== What to work on ==
1) Rewrite the oil price article starting at "The World Bank further" and ending at "with expanding supply.", replacing "weakening" with "slowing".
2) Answer these questions using the oil price article:
(a) What price per barrel is crude oil forecast to fall to this year?
(b) What benchmark price per barrel does Ghana's 2025 budget use for crude oil?
(c) By about what percentage are other commodity prices set to fall this year?

Adnan Adams Mohammed

 

 

The world market price of crude oil is forecasted to fall to about US$64 a barrel this year as against US$80.7 per barrel in 2024, the World Bank in its Commodity Markets Outlook report has indicated.

 

 

The World Bank further cautioned that other commodity prices are set to fall sharply this year, by about 12% as it attributes this development to weakening global economic growth.

 

This could have some implications for Ghana government’s projected revenue from the export of oil and gold in the 2025 budget. In the 2025 budget, the government is projecting over US$1 billion in revenue from crude oil exports, based on a benchmark price of US$74 per barrel.

 

According to the World Bank, oil prices are also expected to exert substantial downward pressure on the total commodity index in 2025, as a marked slowdown in global oil consumption coincides with expanding supply.

 

It said the anticipated commodity price softening will be broad-based, however, with more than half of the commodities in the forecast set to decrease this year, many by more than 10%.

== Entries provided ==
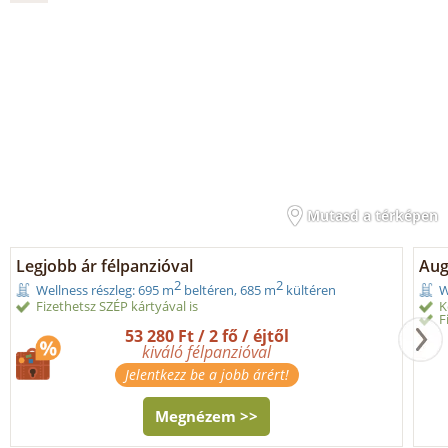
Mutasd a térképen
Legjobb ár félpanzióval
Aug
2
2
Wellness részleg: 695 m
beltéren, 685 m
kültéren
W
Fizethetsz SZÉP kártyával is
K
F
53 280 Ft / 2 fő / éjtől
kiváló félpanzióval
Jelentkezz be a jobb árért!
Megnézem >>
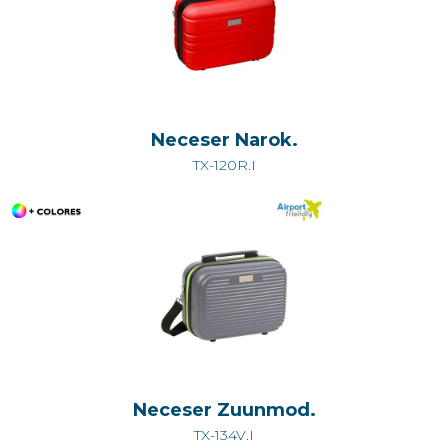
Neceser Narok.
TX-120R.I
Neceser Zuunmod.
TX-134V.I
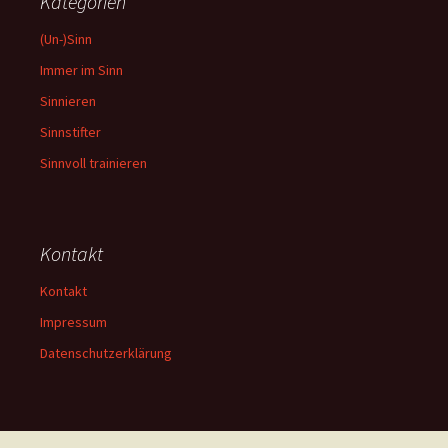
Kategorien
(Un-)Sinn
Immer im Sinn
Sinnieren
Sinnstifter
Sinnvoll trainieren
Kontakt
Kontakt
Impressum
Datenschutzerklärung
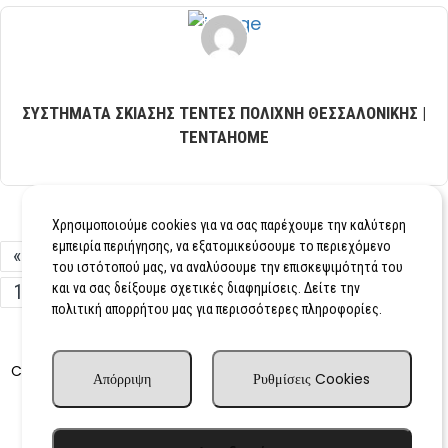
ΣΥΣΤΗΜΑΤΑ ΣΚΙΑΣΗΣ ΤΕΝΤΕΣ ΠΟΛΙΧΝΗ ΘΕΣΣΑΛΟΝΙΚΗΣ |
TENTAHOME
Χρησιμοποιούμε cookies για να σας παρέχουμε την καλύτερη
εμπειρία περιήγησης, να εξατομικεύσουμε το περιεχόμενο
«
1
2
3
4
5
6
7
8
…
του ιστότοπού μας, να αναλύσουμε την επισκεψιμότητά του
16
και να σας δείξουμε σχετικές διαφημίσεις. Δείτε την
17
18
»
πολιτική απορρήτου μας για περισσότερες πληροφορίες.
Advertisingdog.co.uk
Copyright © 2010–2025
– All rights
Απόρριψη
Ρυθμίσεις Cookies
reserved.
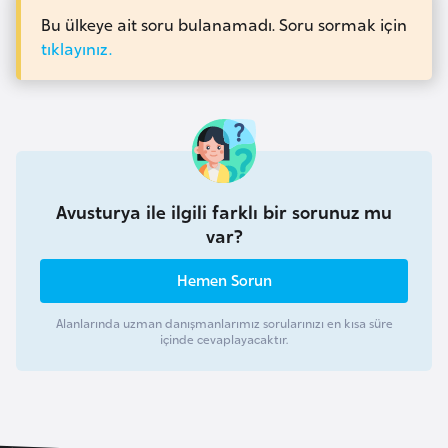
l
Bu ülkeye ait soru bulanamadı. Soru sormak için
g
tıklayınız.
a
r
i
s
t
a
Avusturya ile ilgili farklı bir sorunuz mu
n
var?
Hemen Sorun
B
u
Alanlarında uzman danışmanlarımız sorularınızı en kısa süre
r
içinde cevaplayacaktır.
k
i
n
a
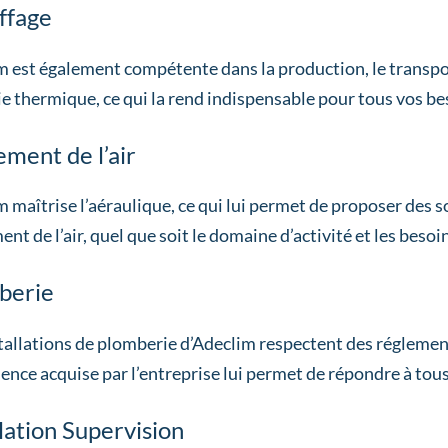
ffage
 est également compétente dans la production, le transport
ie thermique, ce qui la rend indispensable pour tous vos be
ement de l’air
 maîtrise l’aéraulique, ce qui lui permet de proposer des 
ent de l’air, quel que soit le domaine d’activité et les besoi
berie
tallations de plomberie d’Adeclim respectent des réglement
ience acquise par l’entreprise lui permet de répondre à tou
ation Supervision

== Answers to the exercise ==
1)
The World Bank further cautioned that other commodity prices are set to fall sharply this year, by about 12% as it attributes this development to slowing global economic growth.

 

This could have some implications for Ghana government’s projected revenue from the export of oil and gold in the 2025 budget. In the 2025 budget, the government is projecting over US$1 billion in revenue from crude oil exports, based on a benchmark price of US$74 per barrel.

 

According to the World Bank, oil prices are also expected to exert substantial downward pressure on the total commodity index in 2025, as a marked slowdown in global oil consumption coincides with expanding supply.

2)
(a) About US$64 a barrel.
(b) US$74 per barrel.
(c) About 12%.